Analysis: Emerging market investors dive for stocks amid Fed storm
NEW YORK/LONDON, Feb 4 (Reuters) – Developing world investors, buffeted by various “taper tantrums” over the last decade, are now nervously watching as the rainmaker of global markets – the U.S. Federal Reserve – readies its most aggressive rate hike cycle in 17 years.
More hot jobs data on Friday drove the benchmark for world borrowing costs, the 10-year U.S. Treasury yield , to its highest level in two years, prompting yet more gnashing of teeth among emerging market money managers already having a tough year.
Deutsche Bank’s analysts point out that while some currencies managed to save face here and there, anyone who took the approach of hedging forex risk would have seen only one year that started worse than this one since 2010.
Fed tightening has not been bad news for all EM assets though.
EM stocks measured by MSCI’s 25-country MSCIEF (.MSCIEF) are flat for the year, which means they have done 5% better than their developed market peers (.MIWO00000PUS), which is something of a pattern according to Morgan Stanley’s analysts.
“The outperformance of EM (stocks) after the first (Fed) hike is notable,” they said, noting that in Fed hike cycles since 1980, the MSCIEF has been up 17% on average six months after the first rate increase is delivered.
Morgan Stanley analysts have not yet made the call to “buy EM,” but they say “it suggests that the time to get more bullish on EM may be approaching.”
The massive outperformance from Latin American stocks in January could be a harbinger of more EM gains.
One silver lining in last year’s rout of Chinese stock markets is that many investors think they have a good chance of rebounding this year with authorities there now providing support to the economy again.
Swiss-based European fund heavyweight Pictet upgraded its view on Chinese stocks to “positive” this week on the basis of that support, and because they would probably be a good hedge in the event of a full-blown Russia-Ukraine military conflict.
“Chinese equities could recoup last year’s declines and narrow the valuation gap with their counterparts in the coming months,” the firm’s chief strategist, Luca Paolini, said. read more
However, a more aggressive tightening cycle by the Fed and other top central banks could quickly reignite bond market pressures, said JPMorgan’s head of emerging market local markets and sovereign debt strategy, Jonny Goulden.
The “taper tantrum” shock of 2013-14, when the prospect of a reduction in post-financial crisis support from the Fed hit emerging market assets hard, still haunts EM veterans.
Returns on JPMorgan’s hard currency emerging markets bond index EMBI Global Diversified (.JPMEGDR) are -2.6% since the start of the year, while those for the local currency fixed income benchmark (.JGEGDCM) are at 1%.
“The Fed tightening cycle remains the focus for EM, but so far this year these pressures are curiously materializing in credit rather than local markets,” Goulden said in a note to clients on Friday.

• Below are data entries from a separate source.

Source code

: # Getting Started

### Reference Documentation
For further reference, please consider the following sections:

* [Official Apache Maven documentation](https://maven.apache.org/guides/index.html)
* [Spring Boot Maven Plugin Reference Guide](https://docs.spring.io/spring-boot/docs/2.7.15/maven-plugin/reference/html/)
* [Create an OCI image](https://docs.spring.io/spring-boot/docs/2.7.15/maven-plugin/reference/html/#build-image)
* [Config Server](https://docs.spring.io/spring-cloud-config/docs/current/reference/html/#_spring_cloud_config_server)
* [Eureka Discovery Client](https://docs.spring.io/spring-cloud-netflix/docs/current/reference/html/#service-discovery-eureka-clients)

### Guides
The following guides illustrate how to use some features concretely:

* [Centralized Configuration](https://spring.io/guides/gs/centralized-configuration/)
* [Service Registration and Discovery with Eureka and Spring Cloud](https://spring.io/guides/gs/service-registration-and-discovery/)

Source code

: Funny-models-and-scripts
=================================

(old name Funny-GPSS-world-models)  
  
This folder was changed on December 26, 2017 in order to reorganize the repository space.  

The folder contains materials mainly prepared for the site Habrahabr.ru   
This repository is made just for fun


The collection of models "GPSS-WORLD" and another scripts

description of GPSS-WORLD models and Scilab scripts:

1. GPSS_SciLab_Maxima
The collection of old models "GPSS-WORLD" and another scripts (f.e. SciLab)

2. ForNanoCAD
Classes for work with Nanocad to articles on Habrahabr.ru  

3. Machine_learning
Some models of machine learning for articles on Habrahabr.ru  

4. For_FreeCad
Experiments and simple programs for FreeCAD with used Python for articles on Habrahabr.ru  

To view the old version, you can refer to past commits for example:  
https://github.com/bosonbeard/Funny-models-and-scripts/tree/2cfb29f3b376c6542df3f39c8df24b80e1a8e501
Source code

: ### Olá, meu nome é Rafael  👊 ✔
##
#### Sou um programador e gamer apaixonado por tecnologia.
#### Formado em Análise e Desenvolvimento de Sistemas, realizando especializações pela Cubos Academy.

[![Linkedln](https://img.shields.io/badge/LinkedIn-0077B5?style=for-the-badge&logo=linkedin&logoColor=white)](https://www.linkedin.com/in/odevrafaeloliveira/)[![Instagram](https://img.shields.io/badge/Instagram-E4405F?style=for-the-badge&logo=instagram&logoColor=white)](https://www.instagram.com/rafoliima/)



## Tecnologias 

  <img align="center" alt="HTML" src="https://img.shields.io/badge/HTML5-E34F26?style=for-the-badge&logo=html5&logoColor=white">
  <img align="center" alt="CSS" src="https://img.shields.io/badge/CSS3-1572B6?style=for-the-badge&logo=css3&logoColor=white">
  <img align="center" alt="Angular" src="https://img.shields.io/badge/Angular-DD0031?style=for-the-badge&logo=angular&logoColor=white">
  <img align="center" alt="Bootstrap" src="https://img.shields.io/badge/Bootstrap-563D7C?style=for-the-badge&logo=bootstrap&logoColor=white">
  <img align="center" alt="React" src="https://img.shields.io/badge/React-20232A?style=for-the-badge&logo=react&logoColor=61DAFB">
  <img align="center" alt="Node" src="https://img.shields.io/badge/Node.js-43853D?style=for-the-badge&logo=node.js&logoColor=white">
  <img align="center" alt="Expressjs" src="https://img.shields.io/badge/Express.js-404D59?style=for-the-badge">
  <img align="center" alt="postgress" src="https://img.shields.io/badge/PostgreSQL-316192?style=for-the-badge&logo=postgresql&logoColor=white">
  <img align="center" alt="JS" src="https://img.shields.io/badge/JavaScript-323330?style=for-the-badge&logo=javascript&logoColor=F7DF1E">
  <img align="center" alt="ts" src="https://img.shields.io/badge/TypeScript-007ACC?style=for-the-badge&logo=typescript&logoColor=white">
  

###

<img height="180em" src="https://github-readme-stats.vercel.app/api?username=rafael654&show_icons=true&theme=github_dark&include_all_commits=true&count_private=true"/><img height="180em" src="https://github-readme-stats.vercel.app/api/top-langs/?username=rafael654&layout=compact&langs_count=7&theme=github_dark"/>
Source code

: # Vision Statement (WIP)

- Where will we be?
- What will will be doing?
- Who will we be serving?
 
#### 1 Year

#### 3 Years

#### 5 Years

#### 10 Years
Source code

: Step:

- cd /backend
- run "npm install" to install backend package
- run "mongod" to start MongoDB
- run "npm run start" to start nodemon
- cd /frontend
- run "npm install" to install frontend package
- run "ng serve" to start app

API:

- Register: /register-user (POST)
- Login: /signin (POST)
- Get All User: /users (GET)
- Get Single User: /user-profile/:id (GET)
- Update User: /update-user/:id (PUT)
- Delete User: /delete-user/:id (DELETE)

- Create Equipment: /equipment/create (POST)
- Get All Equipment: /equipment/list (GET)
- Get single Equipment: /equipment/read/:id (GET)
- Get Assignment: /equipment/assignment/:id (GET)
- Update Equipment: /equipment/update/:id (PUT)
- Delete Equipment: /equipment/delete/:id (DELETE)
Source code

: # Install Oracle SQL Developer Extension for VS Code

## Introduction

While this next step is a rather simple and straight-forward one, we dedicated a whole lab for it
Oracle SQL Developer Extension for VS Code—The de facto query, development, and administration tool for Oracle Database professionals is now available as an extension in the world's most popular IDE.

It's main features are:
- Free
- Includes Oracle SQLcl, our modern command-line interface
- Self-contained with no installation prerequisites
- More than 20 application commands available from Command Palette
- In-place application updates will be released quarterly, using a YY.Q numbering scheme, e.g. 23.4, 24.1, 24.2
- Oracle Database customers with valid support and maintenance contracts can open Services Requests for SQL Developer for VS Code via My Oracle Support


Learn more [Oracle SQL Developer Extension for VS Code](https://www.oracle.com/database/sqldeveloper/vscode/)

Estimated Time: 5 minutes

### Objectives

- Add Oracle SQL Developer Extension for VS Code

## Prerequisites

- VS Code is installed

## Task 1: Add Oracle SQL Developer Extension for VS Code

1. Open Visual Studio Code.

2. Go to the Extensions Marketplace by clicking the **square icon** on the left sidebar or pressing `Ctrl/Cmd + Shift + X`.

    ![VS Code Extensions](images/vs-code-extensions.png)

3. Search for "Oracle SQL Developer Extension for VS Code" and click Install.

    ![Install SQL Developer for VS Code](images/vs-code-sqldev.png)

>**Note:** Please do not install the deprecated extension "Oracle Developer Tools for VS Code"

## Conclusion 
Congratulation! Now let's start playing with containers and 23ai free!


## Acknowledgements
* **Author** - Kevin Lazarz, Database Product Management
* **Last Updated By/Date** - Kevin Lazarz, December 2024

“We would normally expect these forces to drive greater dollar strength, but EM FX (year-to-date) spot returns are +1%.”
Data on capital flows backed up this trend, Goulden added, saying short-term fund flows had also shifted with emerging market local bond funds pulling in more than $1 billion while hard-currency funds suffered $2.3 billion of outflows to start 2022.
Deutsche Bank said since 2013 Mexico, Poland, the Philippines and Hungary are the EMs with the highest correlation to rising U.S. yields, when looking at their local 10-year benchmarks.
“During large moves, we find that all countries (but China) have provided negative returns during periods of extreme bearish moves in U.S. Treasuries,” Deutsche’s analysts said, showing that bonds from Turkey, the Philippines, Mexico and Peru posted the biggest losses.
Given their expectation of a U.S. 10-year yield at 2.25% by the end of next month, DB analysts imply a forex-hedged return for EM fixed income that would actually outperform Treasuries on a “total return” basis which takes into account any currency move.
“However, this would still not necessarily be a strong buying argument at this point in time,” they said. “We recommend that despite the recent underperformance, investors maintain a more cautious approach on the asset class.”